Work instruction
Nothing belongs in the answer except the lines of the material that include "down".

Supplied information
--*--
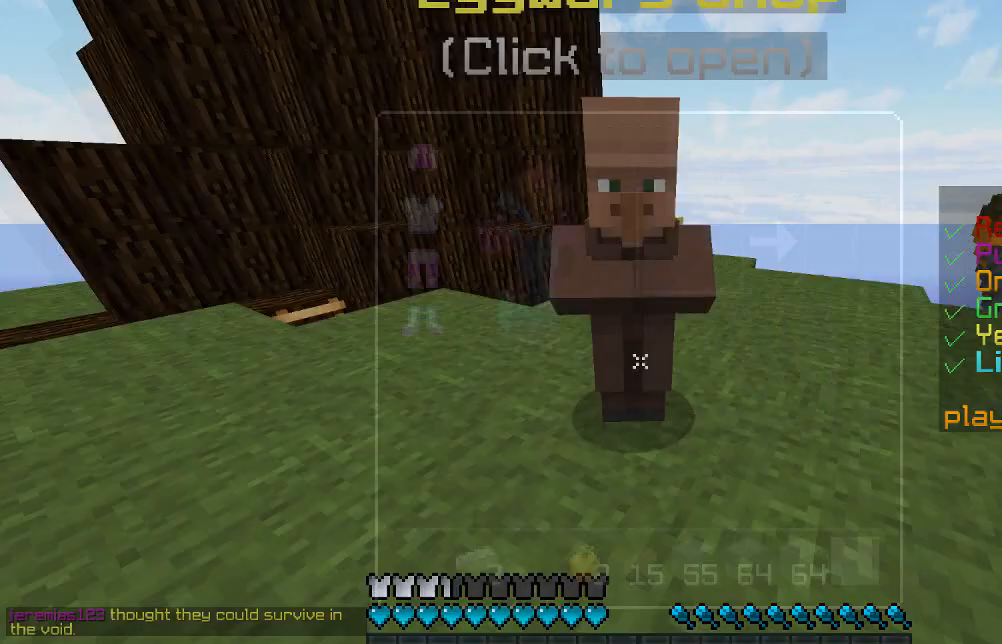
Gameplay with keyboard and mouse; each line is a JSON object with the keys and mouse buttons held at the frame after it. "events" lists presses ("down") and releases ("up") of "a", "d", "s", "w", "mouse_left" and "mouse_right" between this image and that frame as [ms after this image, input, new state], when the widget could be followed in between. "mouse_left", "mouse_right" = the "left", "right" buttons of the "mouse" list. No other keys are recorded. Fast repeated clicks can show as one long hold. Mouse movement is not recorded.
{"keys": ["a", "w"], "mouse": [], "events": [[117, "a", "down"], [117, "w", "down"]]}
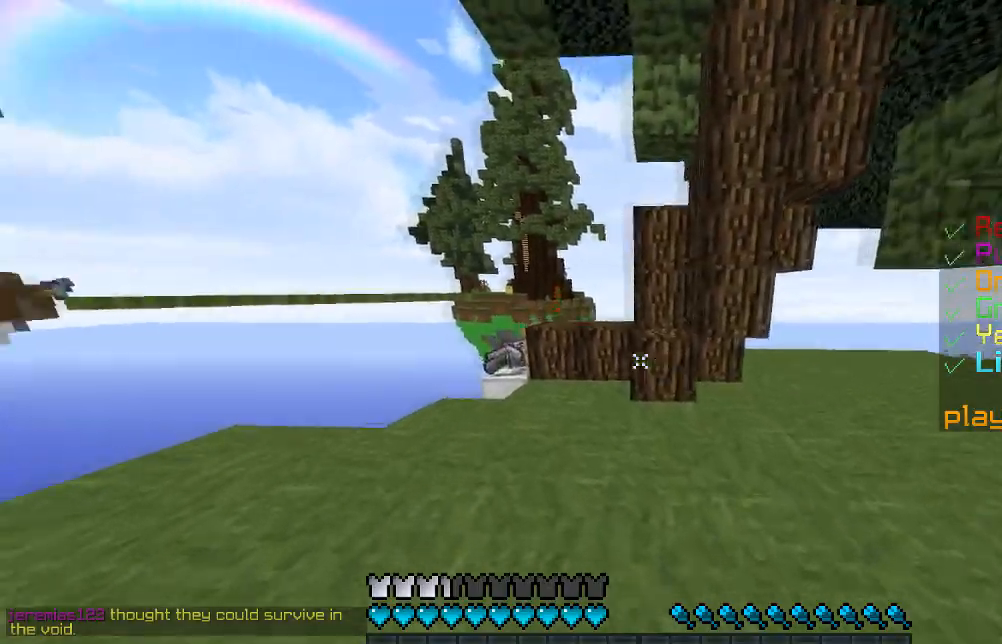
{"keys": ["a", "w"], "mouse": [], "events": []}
--*--
Problem solution
Gameplay with keyboard and mouse; each line is a JSON object with the keys and mouse buttons held at the frame after it. "events" lists presses ("down") and releases ("up") of "a", "d", "s", "w", "mouse_left" and "mouse_right" between this image and that frame as [ms after this image, input, new state], when the widget could be followed in between. "mouse_left", "mouse_right" = the "left", "right" buttons of the "mouse" list. No other keys are recorded. Fast repeated clicks can show as one long hold. Mouse movement is not recorded.
{"keys": ["a", "w"], "mouse": [], "events": [[117, "a", "down"], [117, "w", "down"]]}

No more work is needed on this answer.